> Text to read:
/---
DAB+ is now part of the multiplex allocation in France. The original CSA publication called T-DMB and each radio station had 104/1000 of the multiplex. T-DMB is still part of the possible technology for RNT in France however with DAB+, each radio station has 76/1000 of the multiplex.

The authorisation for the multiplex operators was given mid October 2013.

Radio Galère is now allowed to broadcast in Marseille in DAB+ until the end of the 2013; The TDF and France Multiplex may also continue to broadcast in Lyon in T-DMB and DAB+ until the end of June 2014. Nantes was already allowed until the end of the year.
In January 2012 it was reported by the French newspaper 'Les Echos' that the CSA had requested the Ministry of Industry to include DAB+ in the technical standard for France. The consultation for this closed in May 2012 and the technical decree was released 16 August 2013, including DAB+ to the list of permitted standards. At the end of 2007, France's Government announced that the official standard for digital radio in France would be DMB-A, to be marketed as Radio Numérique Terrestre (RNT).

At the end of 2013, the French Parliament will examine an update of the 1986 law about radio and television. Then the CSA should publish a timetable for a call for applications for tenders for digital terrestrial licenses for France's next 20 biggest cities which will add up to 62% coverage. An additional tender will also allow to add DAB+ services to the 14 multiplexes in Paris, Marseille and Nice, as well as five more multiplexes in these towns.

In April 2012 the CSA re-launched a call of tender for three cities (Paris for seven multiplexes, Marseille and Nice for six multiplexes each). The four main commercial radio groups decided do not bid and the government did not allow the public service (Radio France) to pre-empt frequencies. At the beginning of October 2012 the CSA published the candidates selected for the three cities. At the beginning of 2014, six multiplexes will be on air in Paris, four in Marseille and four in Nice.

Roll out of terrestrial digital radio was scheduled to start in December 2009 but was postponed amid opposition from several sources, including private radio operators. The Prime Minister commissioned a further report by David Kessler, former chief executive France Culture, which was published in mid-2011 and suggested that the conditions had not been met for the full scale deployment of digital radio in France. The report suggested a moratorium of two to three years during which time the French market would look at
the deployment of digital radio in the rest of Europe. The report also stated that the government approved the CSA's decision to allow further trials to continue.
\---
> Extracted data:
/---
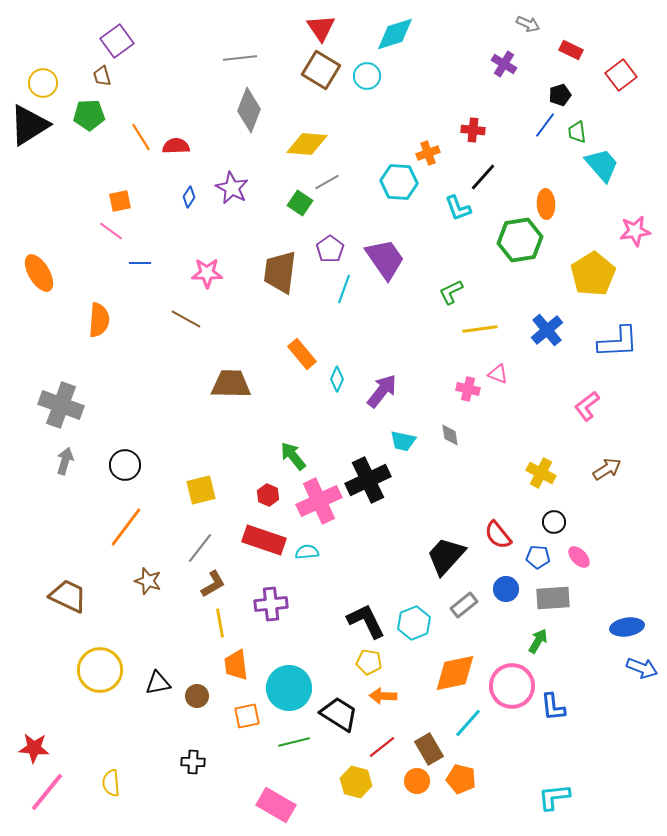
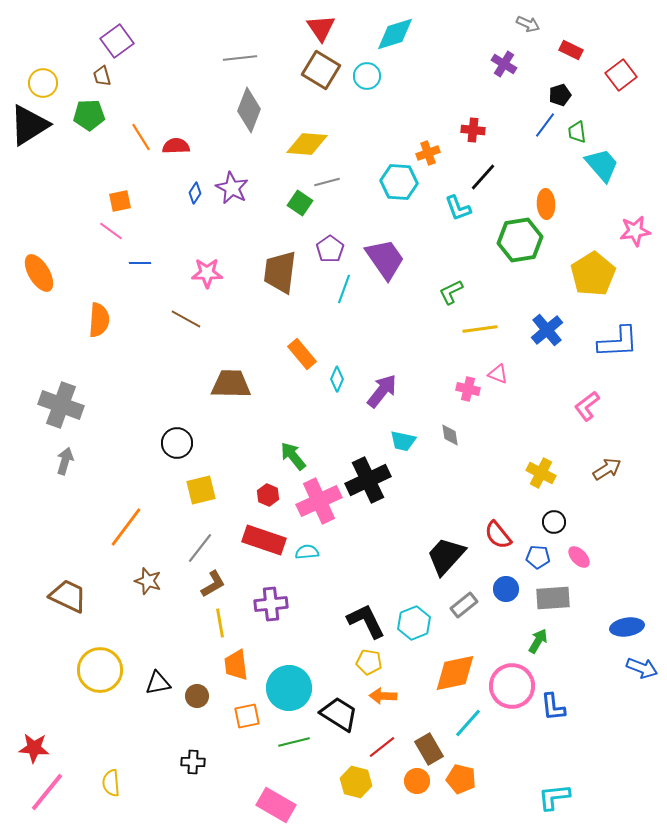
gray line at (327, 182): rotated 15 degrees clockwise
blue diamond at (189, 197): moved 6 px right, 4 px up
black circle at (125, 465): moved 52 px right, 22 px up
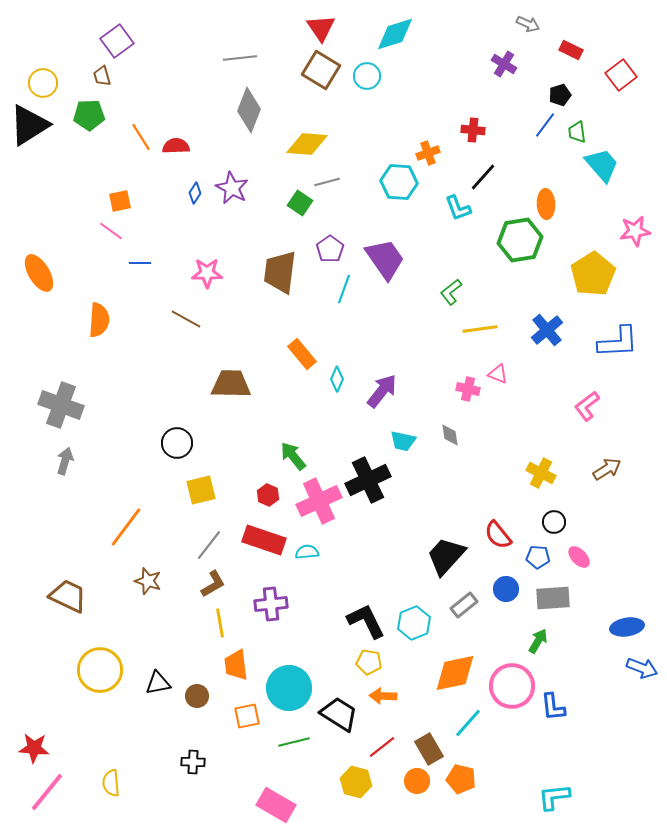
green L-shape at (451, 292): rotated 12 degrees counterclockwise
gray line at (200, 548): moved 9 px right, 3 px up
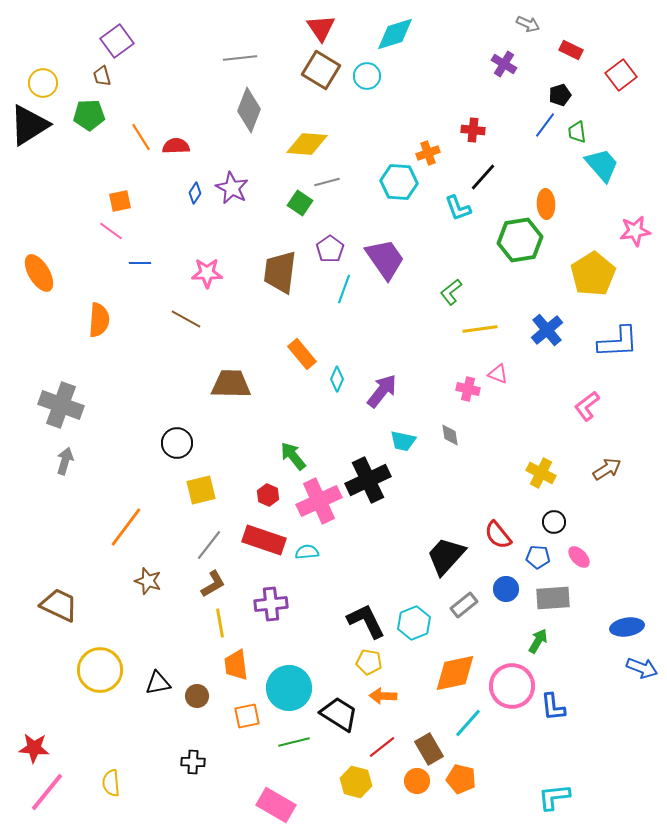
brown trapezoid at (68, 596): moved 9 px left, 9 px down
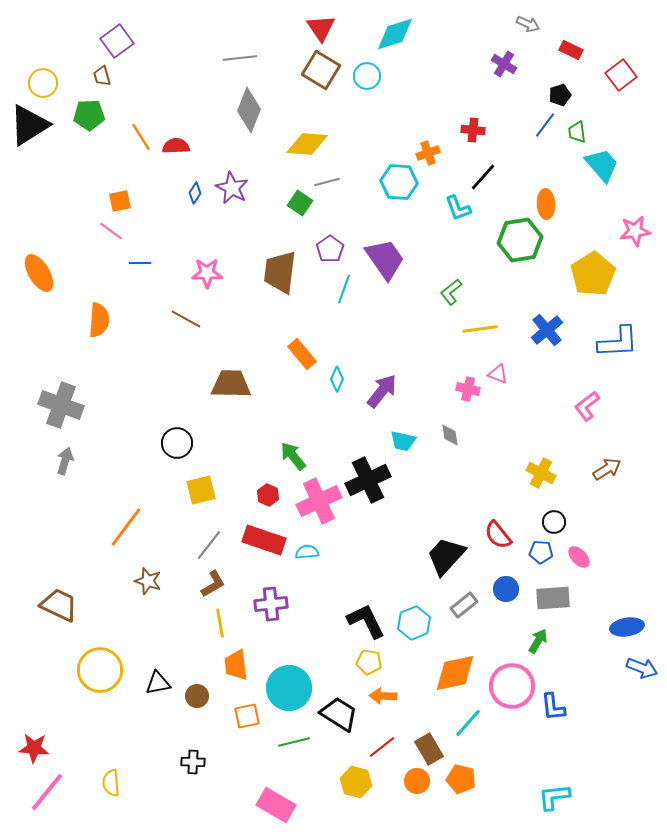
blue pentagon at (538, 557): moved 3 px right, 5 px up
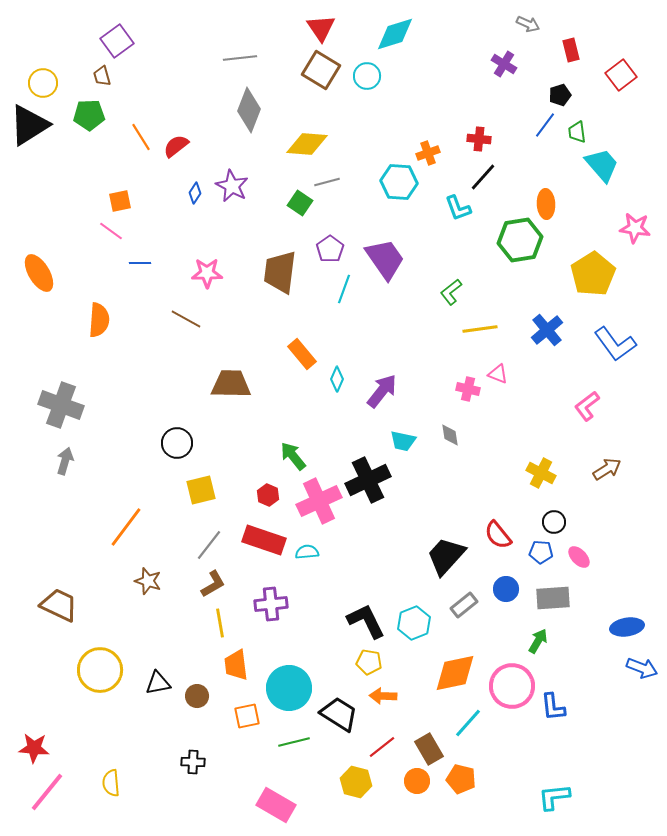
red rectangle at (571, 50): rotated 50 degrees clockwise
red cross at (473, 130): moved 6 px right, 9 px down
red semicircle at (176, 146): rotated 36 degrees counterclockwise
purple star at (232, 188): moved 2 px up
pink star at (635, 231): moved 3 px up; rotated 16 degrees clockwise
blue L-shape at (618, 342): moved 3 px left, 2 px down; rotated 57 degrees clockwise
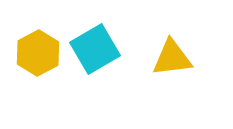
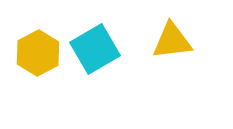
yellow triangle: moved 17 px up
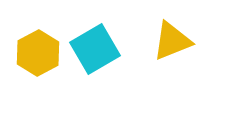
yellow triangle: rotated 15 degrees counterclockwise
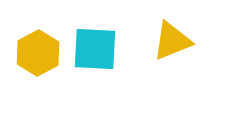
cyan square: rotated 33 degrees clockwise
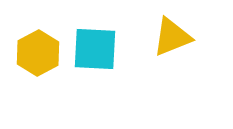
yellow triangle: moved 4 px up
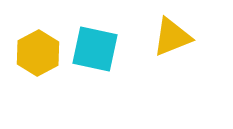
cyan square: rotated 9 degrees clockwise
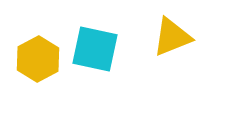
yellow hexagon: moved 6 px down
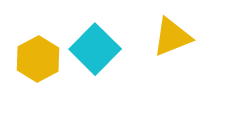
cyan square: rotated 33 degrees clockwise
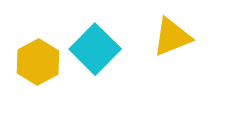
yellow hexagon: moved 3 px down
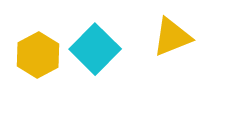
yellow hexagon: moved 7 px up
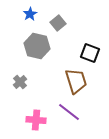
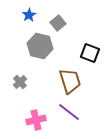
blue star: moved 1 px left, 1 px down
gray hexagon: moved 3 px right
brown trapezoid: moved 6 px left
pink cross: rotated 18 degrees counterclockwise
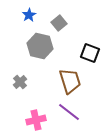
gray square: moved 1 px right
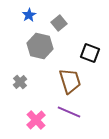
purple line: rotated 15 degrees counterclockwise
pink cross: rotated 30 degrees counterclockwise
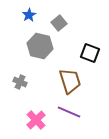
gray cross: rotated 24 degrees counterclockwise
\---
> Requirement: From the text on digital radio in France, copy out the passage from "The authorisation for" up to and including "Numérique Terrestre (RNT).".

> Result:
The authorisation for the multiplex operators was given mid October 2013.

Radio Galère is now allowed to broadcast in Marseille in DAB+ until the end of the 2013; The TDF and France Multiplex may also continue to broadcast in Lyon in T-DMB and DAB+ until the end of June 2014. Nantes was already allowed until the end of the year.
In January 2012 it was reported by the French newspaper 'Les Echos' that the CSA had requested the Ministry of Industry to include DAB+ in the technical standard for France. The consultation for this closed in May 2012 and the technical decree was released 16 August 2013, including DAB+ to the list of permitted standards. At the end of 2007, France's Government announced that the official standard for digital radio in France would be DMB-A, to be marketed as Radio Numérique Terrestre (RNT).